When the NBN was first pitched to us over a decade ago, it was going to be this amazing project that wold catapult Australia to the front of the digital game. The things we were promised were amazing, but sadly for us and our blood pressure, those promises wound up getting the Spinning Wheel Of Death and crashing. Hard.

Same.

Nobody is stoked with this outcome, and the Government seems particularly unhappy. Not unhappy that the internet sucks by the way, but unhappy that we keep getting called out on it. They could always try the solution of fixing the damn internet, but it seems that they’d rather give gaslighting the entire country a go.

This week at the Broadband World Forum in Amsterdam, NBN Co will launch its very own internet speed ranking system based on research that they paid for. It’s called the Global Broadband Speed Report, and at the same time as proving how great we are, it’s suspiciously going to ‘debunk’ every other ranking system that has said Australia has terrible internet.

One of those systems is the Ookla Speed Test. Ookla is an American company that has been comparing internet performances since 2006, and nobody seems to have a problem with them except for our Government. 

Back in April this year, an Ookla report ranked Australia’s internet only 62nd in the world, behind developing nations like Kosovo, Kazakhstan, and Barbados. If we want to look at numbers, Singapore topped the charts with 199.62 mbps average speed, and the global average speed is 57.91 mbps. Australia crawls in with just 35.11 mbps.

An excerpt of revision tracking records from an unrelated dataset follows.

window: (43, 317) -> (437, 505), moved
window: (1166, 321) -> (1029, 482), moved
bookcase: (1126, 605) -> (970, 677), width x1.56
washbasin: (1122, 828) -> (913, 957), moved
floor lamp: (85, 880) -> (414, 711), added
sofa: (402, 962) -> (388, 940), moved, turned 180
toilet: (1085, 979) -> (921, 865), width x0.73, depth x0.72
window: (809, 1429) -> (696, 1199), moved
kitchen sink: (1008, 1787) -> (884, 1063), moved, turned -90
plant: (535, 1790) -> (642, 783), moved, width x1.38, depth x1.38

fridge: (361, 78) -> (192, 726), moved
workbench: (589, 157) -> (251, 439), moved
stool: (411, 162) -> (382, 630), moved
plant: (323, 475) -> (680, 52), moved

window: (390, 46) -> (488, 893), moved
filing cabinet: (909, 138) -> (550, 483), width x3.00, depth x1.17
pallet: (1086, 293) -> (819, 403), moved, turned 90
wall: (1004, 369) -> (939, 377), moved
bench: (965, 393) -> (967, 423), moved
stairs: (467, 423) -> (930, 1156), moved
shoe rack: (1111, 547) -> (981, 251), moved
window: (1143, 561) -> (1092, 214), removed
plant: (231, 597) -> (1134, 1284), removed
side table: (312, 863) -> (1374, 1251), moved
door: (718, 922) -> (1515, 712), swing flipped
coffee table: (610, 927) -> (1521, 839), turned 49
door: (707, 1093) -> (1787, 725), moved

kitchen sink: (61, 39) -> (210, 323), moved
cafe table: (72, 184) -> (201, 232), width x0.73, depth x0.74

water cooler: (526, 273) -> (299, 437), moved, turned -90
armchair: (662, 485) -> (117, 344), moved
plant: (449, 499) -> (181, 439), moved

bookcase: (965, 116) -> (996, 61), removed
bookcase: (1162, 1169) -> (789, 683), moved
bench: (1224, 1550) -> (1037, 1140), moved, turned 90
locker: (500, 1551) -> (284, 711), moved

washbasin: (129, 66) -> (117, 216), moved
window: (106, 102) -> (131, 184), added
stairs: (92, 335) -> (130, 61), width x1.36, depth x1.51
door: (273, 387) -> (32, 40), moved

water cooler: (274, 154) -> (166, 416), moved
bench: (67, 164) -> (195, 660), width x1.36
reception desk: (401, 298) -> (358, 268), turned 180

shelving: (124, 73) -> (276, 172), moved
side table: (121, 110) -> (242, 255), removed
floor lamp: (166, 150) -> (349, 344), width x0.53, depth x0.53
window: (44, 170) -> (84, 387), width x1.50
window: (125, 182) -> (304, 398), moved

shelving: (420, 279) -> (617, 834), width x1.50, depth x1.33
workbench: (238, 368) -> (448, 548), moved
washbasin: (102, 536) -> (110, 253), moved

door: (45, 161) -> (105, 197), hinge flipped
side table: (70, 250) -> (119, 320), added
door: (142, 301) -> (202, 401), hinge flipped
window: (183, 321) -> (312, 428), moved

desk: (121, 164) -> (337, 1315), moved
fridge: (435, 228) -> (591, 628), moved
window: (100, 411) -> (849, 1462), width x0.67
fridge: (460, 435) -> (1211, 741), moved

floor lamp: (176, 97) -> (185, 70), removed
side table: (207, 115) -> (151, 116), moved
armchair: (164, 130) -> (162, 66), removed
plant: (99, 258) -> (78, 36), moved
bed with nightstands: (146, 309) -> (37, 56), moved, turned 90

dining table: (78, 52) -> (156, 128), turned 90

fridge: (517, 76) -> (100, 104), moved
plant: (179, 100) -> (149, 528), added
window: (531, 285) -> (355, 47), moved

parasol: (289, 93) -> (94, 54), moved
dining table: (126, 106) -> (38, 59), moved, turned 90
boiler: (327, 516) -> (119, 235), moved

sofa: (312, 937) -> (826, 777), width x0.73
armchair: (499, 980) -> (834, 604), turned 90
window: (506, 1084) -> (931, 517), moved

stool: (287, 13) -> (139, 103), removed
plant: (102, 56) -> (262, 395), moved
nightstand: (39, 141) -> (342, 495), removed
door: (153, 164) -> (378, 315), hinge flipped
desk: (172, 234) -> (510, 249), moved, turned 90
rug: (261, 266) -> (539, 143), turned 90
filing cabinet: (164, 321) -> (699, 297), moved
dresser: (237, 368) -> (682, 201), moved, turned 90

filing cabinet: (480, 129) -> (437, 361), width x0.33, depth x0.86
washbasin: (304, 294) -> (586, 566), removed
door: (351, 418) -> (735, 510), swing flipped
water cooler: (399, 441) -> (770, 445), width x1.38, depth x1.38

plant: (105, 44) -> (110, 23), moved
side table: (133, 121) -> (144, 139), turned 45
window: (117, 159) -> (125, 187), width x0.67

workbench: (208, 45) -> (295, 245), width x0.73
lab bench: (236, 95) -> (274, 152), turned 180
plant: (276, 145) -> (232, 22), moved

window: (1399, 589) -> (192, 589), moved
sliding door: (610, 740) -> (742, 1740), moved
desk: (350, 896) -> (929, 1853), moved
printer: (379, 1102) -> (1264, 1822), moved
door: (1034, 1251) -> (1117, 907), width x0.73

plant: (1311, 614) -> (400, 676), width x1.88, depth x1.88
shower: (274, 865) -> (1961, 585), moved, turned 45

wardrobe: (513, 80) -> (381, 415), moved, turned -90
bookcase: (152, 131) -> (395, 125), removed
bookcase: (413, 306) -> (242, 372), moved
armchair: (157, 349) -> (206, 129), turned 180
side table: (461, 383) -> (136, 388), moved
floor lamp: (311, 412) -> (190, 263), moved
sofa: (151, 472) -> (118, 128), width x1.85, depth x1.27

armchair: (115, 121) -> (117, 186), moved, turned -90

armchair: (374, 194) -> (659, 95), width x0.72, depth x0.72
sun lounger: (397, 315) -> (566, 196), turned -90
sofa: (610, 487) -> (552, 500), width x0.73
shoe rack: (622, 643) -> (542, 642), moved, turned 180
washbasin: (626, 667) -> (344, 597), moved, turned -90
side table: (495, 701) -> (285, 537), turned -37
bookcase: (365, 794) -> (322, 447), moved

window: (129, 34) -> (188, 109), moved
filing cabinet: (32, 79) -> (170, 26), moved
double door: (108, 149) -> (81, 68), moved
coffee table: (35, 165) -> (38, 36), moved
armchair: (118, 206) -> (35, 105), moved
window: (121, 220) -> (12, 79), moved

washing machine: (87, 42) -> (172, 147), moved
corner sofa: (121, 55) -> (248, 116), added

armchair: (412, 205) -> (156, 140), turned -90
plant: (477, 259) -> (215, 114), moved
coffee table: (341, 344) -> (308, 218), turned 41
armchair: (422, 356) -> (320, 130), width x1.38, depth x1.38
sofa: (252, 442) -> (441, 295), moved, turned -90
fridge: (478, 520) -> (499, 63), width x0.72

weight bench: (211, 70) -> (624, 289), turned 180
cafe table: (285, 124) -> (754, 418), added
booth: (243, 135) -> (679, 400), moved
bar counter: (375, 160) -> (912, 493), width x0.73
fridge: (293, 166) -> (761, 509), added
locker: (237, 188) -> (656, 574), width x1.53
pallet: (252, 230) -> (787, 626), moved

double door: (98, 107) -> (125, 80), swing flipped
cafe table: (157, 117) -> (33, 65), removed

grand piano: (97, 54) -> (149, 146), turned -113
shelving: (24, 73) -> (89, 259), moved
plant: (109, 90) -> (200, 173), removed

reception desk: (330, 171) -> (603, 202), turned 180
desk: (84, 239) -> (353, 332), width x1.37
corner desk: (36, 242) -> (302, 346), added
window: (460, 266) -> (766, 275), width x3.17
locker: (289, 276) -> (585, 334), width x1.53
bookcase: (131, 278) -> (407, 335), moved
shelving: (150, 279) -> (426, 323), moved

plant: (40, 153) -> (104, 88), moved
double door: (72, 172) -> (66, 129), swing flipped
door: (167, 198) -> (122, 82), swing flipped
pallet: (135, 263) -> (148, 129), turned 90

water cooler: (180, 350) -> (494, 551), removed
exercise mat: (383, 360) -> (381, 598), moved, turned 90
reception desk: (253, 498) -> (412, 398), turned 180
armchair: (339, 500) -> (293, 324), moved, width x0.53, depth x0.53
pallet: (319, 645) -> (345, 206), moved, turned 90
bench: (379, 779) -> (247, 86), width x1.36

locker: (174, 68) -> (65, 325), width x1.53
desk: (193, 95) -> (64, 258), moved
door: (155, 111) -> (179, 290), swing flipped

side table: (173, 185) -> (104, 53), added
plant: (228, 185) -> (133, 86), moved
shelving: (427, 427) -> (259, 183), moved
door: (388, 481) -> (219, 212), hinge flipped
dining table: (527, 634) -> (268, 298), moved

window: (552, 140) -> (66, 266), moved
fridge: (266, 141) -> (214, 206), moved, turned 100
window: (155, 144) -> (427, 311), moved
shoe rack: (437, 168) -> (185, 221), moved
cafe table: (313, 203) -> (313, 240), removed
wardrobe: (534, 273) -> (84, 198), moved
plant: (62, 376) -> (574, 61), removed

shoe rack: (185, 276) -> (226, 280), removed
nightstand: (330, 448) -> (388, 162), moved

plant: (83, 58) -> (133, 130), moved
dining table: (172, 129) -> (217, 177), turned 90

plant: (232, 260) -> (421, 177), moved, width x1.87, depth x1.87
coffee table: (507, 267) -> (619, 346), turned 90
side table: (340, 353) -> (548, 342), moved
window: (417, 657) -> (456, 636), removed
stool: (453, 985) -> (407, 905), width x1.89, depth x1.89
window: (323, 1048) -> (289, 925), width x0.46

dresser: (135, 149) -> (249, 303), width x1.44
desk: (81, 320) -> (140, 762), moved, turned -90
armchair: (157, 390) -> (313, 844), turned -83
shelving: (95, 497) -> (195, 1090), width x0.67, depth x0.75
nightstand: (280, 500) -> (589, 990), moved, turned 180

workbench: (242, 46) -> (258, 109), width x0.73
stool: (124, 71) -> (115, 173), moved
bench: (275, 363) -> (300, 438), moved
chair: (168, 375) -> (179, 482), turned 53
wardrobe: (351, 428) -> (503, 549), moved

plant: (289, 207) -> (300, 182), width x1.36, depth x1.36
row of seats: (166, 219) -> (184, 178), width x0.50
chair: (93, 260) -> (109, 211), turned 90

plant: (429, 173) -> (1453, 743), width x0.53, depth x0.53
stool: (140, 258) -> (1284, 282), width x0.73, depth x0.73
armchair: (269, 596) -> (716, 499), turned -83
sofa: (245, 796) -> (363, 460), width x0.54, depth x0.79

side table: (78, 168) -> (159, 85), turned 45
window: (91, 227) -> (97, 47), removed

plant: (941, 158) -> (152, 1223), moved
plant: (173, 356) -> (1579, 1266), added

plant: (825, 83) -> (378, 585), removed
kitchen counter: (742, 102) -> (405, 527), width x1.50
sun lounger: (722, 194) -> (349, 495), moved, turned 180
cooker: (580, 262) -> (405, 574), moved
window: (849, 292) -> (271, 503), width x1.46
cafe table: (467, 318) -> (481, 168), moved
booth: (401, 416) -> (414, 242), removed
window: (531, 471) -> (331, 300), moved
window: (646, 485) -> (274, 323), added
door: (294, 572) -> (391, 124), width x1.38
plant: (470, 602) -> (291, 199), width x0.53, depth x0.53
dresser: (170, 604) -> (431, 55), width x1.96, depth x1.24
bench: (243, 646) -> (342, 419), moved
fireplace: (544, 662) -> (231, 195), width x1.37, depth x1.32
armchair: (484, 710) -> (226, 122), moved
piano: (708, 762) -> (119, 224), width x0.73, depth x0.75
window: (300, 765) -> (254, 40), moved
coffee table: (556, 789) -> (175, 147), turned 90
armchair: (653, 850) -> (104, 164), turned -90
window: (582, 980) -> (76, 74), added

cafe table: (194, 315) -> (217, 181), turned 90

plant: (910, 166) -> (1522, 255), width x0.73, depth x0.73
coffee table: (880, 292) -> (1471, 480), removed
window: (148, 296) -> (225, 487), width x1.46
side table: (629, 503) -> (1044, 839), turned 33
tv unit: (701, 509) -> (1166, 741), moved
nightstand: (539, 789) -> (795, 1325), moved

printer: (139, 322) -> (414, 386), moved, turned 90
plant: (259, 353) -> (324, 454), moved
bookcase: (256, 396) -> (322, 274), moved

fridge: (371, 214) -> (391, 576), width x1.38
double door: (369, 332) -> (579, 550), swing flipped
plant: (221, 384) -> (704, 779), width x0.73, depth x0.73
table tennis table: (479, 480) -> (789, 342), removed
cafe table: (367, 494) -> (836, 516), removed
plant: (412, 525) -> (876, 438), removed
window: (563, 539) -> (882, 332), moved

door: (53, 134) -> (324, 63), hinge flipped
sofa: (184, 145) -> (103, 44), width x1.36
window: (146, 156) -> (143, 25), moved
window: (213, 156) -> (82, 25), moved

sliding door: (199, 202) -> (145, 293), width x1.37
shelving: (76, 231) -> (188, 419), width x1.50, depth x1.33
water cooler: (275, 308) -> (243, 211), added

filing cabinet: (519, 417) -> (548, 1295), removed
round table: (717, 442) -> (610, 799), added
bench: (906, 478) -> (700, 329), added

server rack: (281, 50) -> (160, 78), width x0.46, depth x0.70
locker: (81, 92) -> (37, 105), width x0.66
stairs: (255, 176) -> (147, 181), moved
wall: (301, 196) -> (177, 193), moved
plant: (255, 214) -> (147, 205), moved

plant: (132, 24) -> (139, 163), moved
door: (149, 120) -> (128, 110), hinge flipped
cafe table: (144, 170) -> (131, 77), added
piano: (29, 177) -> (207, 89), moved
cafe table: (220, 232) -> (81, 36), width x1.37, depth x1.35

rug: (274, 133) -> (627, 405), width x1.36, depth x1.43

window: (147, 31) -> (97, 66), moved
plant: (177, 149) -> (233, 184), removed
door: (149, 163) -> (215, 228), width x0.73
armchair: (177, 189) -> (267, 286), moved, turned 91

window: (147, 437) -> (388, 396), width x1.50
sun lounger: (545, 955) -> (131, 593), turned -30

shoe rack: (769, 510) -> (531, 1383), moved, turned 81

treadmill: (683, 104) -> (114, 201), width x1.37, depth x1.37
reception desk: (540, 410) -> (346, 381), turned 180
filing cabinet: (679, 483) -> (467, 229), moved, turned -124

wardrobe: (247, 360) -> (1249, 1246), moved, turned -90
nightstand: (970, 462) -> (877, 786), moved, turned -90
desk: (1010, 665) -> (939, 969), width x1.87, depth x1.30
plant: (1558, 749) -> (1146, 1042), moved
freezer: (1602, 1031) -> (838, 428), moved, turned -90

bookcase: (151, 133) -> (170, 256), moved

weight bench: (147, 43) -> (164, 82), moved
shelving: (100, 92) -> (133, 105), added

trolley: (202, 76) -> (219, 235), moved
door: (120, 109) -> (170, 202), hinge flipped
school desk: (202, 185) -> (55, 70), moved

No word on what the Government’s shiny new ranking system will say that Australia should really be coming in at, but my guess is that it will be much (much) higher than 62nd. Problem solved, right?

What a win.

This isn’t the first time they’ve been sprung paying for research to fix a problem. Back in March this year, the NBN Co paid for a report that said the NBN is super accessible and that Australia’s broadband affordability is among the best in the world. That would great except for the fact that this goes directly against the Government’s own findings from 2017 that say the NBN is really hard to afford if you’re in a low income household. I’m guessing that somebody in the Government assumed they’d get away with the different reports as long as nobody was actually able to Google it.

It’s a unique Australian experience to give up on the WiFi and jut use your data in your own house, and the NBN doesn’t look like it’s going to be solving that particular problem any time soon. Strap yourselves in my friends, we’re going to be yelling at our computers for a long time yet.